(Beginning of Data for the task)

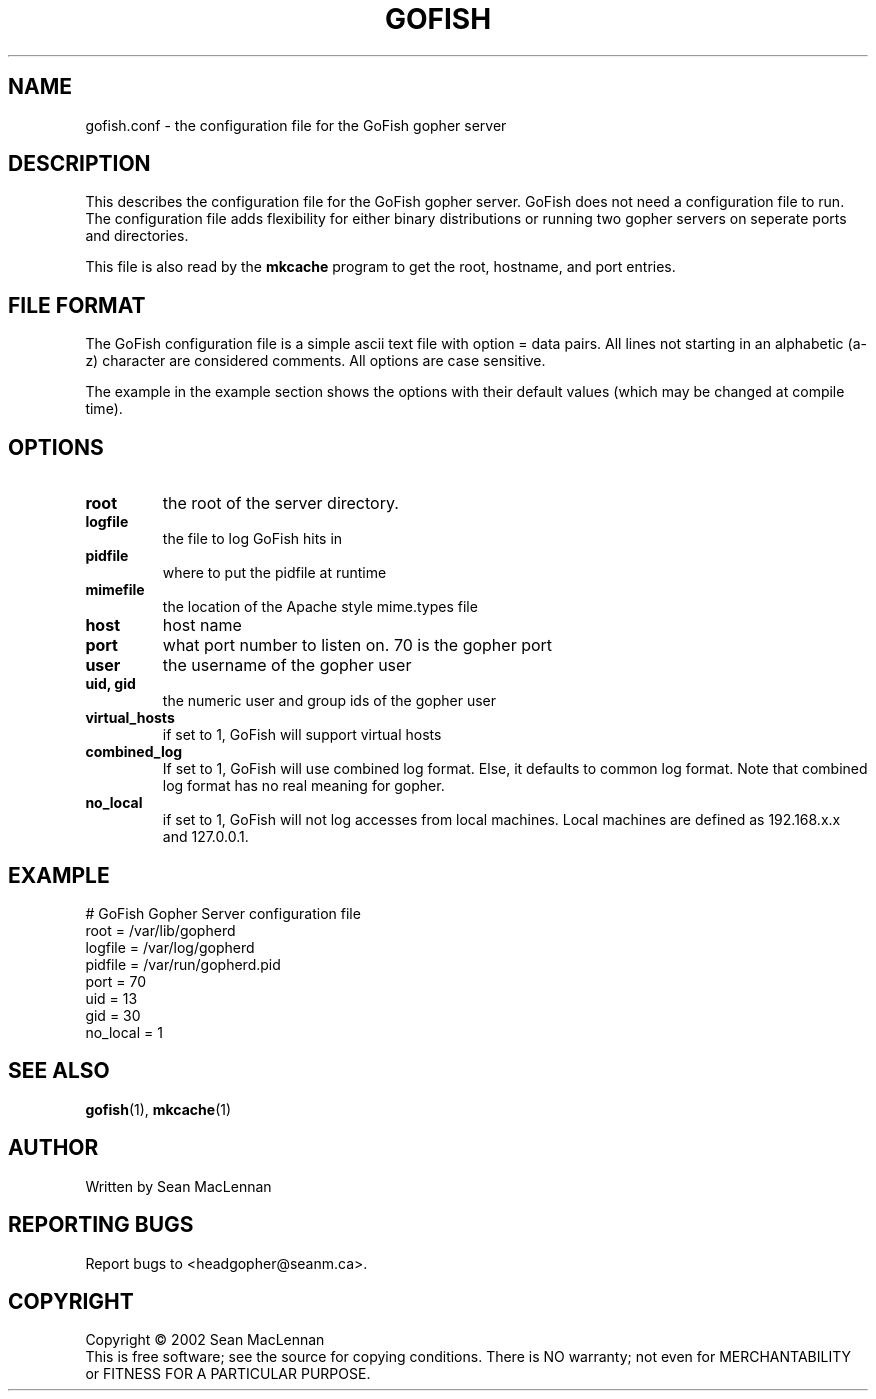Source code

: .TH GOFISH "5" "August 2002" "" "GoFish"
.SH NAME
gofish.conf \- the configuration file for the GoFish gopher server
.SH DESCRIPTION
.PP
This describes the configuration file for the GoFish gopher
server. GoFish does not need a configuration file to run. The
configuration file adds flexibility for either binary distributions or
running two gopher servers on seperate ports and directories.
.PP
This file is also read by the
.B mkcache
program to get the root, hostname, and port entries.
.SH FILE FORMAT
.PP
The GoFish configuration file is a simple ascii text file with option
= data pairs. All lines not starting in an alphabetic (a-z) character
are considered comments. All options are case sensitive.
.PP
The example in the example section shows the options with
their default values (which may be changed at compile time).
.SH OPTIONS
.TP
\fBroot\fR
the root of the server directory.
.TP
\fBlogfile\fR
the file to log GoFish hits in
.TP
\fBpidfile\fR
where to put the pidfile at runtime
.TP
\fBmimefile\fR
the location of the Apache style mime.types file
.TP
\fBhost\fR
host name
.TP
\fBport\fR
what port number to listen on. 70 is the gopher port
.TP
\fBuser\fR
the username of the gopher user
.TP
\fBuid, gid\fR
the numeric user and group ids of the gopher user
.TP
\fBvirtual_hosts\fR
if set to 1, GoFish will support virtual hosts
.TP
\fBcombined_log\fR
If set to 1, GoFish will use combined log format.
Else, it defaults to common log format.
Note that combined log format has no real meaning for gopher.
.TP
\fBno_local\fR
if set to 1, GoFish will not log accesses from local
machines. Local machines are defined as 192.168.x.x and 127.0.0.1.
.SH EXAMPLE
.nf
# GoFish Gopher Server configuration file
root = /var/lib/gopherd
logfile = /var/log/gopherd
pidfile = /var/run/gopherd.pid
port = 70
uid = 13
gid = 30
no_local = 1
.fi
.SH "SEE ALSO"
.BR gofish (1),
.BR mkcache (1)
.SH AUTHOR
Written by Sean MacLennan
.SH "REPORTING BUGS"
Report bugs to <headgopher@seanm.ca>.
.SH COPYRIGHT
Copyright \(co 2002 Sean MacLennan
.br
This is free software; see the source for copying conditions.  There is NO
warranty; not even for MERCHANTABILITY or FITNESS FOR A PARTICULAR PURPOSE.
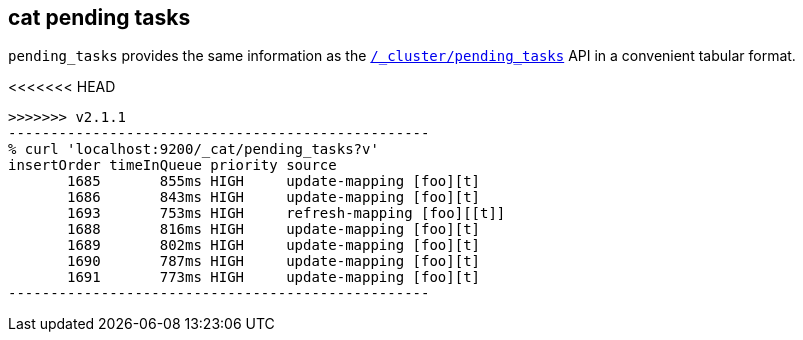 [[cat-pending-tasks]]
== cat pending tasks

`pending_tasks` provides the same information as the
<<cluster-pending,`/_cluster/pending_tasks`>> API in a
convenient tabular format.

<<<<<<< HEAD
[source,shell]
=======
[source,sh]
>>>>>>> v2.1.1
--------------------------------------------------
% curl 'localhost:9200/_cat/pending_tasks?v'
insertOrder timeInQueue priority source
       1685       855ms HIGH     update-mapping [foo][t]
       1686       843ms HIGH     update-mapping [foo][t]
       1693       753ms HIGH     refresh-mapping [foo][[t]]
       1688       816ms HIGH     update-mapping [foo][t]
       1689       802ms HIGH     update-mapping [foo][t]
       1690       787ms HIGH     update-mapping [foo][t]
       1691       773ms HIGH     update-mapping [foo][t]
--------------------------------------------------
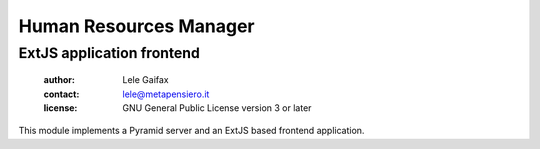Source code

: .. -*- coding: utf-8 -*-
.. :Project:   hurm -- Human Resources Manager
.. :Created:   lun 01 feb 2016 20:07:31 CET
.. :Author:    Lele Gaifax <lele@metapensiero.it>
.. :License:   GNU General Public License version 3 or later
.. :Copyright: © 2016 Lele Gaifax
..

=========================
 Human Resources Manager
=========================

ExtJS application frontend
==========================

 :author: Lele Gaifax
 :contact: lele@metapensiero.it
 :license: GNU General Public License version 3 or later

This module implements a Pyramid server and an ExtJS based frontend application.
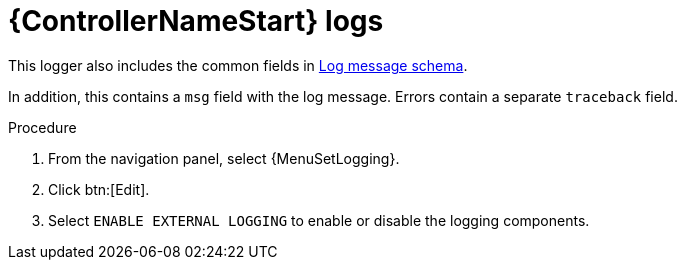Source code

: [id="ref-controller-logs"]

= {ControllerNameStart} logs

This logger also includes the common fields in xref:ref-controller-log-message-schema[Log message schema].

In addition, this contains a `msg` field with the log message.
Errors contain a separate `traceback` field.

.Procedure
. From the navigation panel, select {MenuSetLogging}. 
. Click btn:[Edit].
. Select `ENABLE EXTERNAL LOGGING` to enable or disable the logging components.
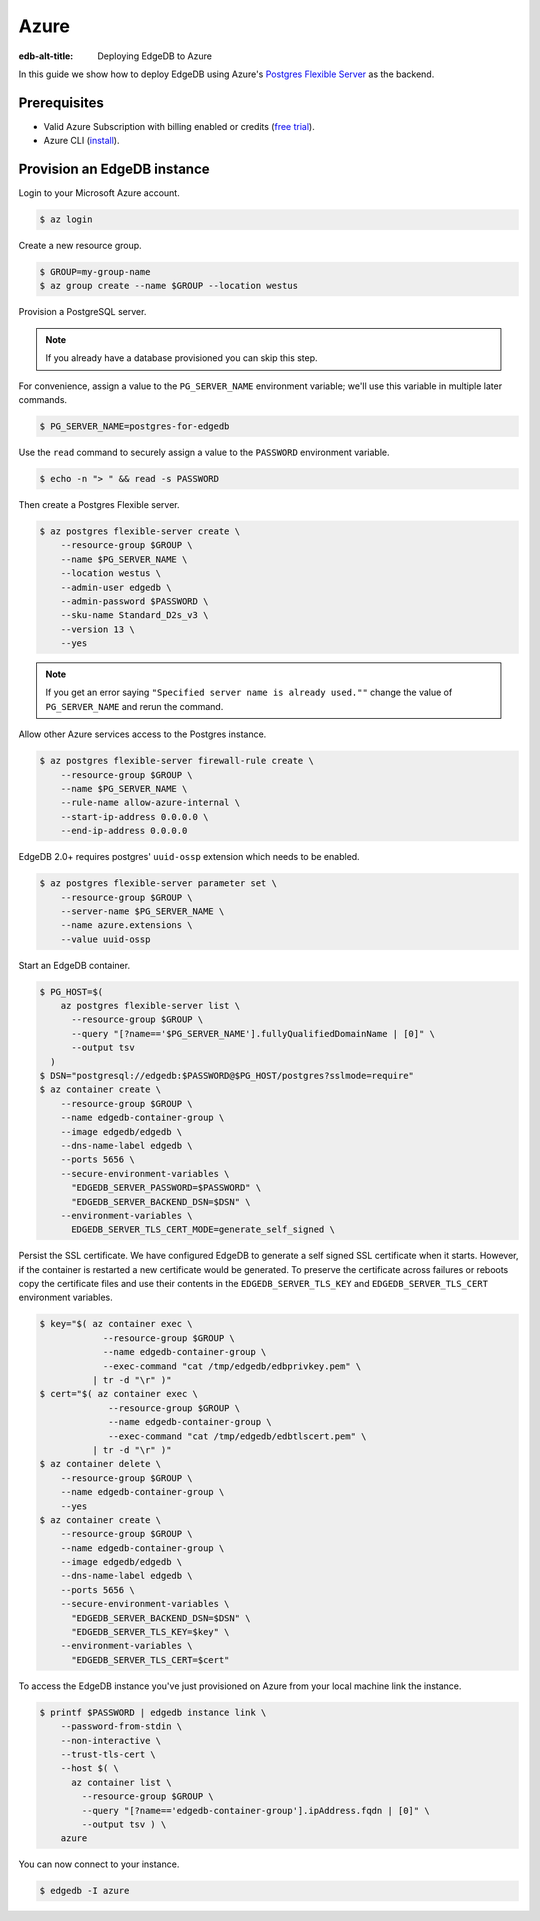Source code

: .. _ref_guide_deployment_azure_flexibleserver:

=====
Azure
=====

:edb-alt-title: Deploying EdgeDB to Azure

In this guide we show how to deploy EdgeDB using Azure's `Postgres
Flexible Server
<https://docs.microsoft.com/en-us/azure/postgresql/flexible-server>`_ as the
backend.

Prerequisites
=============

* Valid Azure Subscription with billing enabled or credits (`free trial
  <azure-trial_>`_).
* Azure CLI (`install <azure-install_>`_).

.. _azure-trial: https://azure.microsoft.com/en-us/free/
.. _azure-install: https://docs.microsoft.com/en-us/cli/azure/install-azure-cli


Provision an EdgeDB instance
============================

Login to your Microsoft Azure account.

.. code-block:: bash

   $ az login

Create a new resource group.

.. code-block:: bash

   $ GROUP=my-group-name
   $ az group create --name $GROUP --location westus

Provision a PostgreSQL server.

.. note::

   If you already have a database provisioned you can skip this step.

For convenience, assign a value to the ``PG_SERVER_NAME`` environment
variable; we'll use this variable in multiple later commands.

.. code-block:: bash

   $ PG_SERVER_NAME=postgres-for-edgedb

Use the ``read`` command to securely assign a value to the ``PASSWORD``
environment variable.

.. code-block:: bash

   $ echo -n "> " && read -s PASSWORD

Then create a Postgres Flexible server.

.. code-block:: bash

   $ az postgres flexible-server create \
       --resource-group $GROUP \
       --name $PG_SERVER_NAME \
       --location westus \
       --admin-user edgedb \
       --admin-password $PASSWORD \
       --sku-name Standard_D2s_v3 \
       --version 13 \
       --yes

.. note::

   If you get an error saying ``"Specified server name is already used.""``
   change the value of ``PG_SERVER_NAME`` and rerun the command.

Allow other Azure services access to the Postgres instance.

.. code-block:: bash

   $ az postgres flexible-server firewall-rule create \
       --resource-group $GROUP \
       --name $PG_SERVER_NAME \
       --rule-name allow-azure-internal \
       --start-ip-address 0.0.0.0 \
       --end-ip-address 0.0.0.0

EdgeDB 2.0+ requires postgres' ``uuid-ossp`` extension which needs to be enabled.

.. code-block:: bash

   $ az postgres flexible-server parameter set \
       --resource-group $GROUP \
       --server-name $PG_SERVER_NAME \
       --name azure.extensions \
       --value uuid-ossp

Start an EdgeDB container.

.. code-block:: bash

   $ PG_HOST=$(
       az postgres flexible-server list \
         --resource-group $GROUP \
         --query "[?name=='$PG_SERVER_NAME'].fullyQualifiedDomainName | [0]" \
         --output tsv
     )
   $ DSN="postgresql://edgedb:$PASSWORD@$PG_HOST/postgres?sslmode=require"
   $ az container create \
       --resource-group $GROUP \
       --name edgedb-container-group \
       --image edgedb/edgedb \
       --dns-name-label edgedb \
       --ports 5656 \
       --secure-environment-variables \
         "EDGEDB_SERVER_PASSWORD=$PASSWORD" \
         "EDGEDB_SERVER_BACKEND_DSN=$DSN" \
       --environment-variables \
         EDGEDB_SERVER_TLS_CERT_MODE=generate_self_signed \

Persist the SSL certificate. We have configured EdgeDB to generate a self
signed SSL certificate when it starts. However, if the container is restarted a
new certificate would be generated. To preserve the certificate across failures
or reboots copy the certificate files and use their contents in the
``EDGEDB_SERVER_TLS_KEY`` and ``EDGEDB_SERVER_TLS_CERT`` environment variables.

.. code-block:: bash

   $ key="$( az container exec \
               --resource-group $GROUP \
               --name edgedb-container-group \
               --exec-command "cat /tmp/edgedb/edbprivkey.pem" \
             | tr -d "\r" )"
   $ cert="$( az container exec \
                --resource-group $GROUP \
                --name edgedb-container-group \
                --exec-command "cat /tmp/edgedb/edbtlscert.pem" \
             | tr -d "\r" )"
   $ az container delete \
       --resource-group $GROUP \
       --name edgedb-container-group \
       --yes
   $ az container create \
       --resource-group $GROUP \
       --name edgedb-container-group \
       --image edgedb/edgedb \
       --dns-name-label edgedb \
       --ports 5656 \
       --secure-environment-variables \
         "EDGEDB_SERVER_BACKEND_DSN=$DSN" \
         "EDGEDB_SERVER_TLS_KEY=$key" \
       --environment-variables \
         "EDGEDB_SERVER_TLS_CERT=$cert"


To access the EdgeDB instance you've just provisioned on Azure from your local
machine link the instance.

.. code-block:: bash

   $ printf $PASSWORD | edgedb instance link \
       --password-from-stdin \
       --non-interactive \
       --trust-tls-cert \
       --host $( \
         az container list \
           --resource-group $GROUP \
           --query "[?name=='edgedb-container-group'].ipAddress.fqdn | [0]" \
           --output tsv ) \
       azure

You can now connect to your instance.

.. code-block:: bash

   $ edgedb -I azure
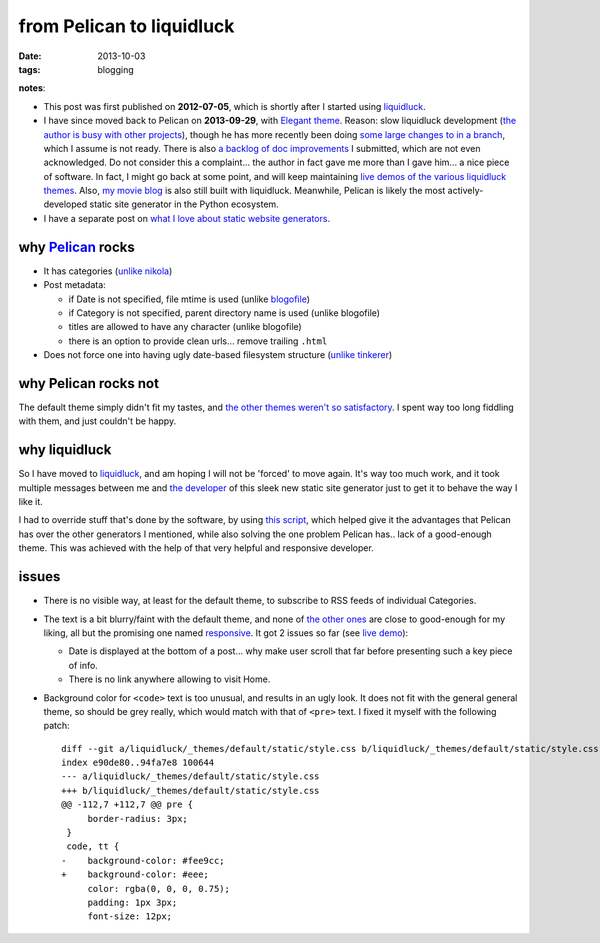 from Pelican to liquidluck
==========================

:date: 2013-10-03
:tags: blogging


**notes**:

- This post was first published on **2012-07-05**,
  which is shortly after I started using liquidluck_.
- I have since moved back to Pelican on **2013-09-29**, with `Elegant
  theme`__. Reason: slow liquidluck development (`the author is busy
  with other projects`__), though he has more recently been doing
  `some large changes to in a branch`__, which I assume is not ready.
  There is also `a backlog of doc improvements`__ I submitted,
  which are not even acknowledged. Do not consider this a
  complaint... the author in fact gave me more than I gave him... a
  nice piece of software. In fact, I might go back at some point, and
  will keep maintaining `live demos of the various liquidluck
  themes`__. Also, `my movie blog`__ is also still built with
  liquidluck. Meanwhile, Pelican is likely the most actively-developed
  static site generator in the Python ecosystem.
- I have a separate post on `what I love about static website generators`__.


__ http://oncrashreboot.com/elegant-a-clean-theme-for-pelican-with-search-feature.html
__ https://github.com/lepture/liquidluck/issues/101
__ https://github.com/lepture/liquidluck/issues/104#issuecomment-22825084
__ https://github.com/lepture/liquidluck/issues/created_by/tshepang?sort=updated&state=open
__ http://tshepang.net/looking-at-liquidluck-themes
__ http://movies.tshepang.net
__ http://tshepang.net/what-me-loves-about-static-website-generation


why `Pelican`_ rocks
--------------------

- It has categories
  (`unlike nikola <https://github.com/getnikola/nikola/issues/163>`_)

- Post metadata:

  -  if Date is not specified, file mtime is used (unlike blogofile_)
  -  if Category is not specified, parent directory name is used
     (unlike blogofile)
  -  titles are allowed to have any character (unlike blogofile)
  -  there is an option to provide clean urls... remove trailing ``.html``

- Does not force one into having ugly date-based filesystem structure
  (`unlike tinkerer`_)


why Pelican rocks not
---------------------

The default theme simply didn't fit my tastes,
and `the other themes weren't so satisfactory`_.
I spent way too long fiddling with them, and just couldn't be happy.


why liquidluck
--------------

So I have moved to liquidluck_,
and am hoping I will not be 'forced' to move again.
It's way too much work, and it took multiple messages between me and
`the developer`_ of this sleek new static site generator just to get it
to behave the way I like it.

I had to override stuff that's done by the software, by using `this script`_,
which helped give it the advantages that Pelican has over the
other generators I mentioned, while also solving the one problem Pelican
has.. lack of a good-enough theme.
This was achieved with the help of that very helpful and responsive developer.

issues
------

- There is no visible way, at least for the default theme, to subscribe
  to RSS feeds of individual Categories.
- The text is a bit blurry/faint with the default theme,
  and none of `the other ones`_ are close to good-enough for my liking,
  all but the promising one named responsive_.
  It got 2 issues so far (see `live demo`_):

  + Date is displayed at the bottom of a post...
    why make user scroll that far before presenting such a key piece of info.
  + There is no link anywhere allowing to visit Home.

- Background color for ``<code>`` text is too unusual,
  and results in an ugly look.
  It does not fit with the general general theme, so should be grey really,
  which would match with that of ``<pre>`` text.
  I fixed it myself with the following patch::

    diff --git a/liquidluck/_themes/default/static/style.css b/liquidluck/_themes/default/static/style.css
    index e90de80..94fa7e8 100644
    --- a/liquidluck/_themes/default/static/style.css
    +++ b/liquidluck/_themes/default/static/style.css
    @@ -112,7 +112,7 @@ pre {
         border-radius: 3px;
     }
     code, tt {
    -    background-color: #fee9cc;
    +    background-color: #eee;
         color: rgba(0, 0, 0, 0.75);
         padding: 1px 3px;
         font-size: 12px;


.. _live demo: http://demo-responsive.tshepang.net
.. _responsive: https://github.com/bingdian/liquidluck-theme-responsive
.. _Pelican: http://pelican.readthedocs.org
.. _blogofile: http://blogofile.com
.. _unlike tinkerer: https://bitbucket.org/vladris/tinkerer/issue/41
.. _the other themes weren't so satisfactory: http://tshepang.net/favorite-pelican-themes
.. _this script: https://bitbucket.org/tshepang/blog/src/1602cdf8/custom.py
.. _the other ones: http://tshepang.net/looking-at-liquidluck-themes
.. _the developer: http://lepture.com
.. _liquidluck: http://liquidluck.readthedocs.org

(End of Data for the task)

Task directions:
In the entries above, take the line containing "so satisfactory: http://tshepang.net/favorite-pelican-themes" and each later line through the last, and repeat them exactly. Output nothing else.

Solution to the problem:
.. _the other themes weren't so satisfactory: http://tshepang.net/favorite-pelican-themes
.. _this script: https://bitbucket.org/tshepang/blog/src/1602cdf8/custom.py
.. _the other ones: http://tshepang.net/looking-at-liquidluck-themes
.. _the developer: http://lepture.com
.. _liquidluck: http://liquidluck.readthedocs.org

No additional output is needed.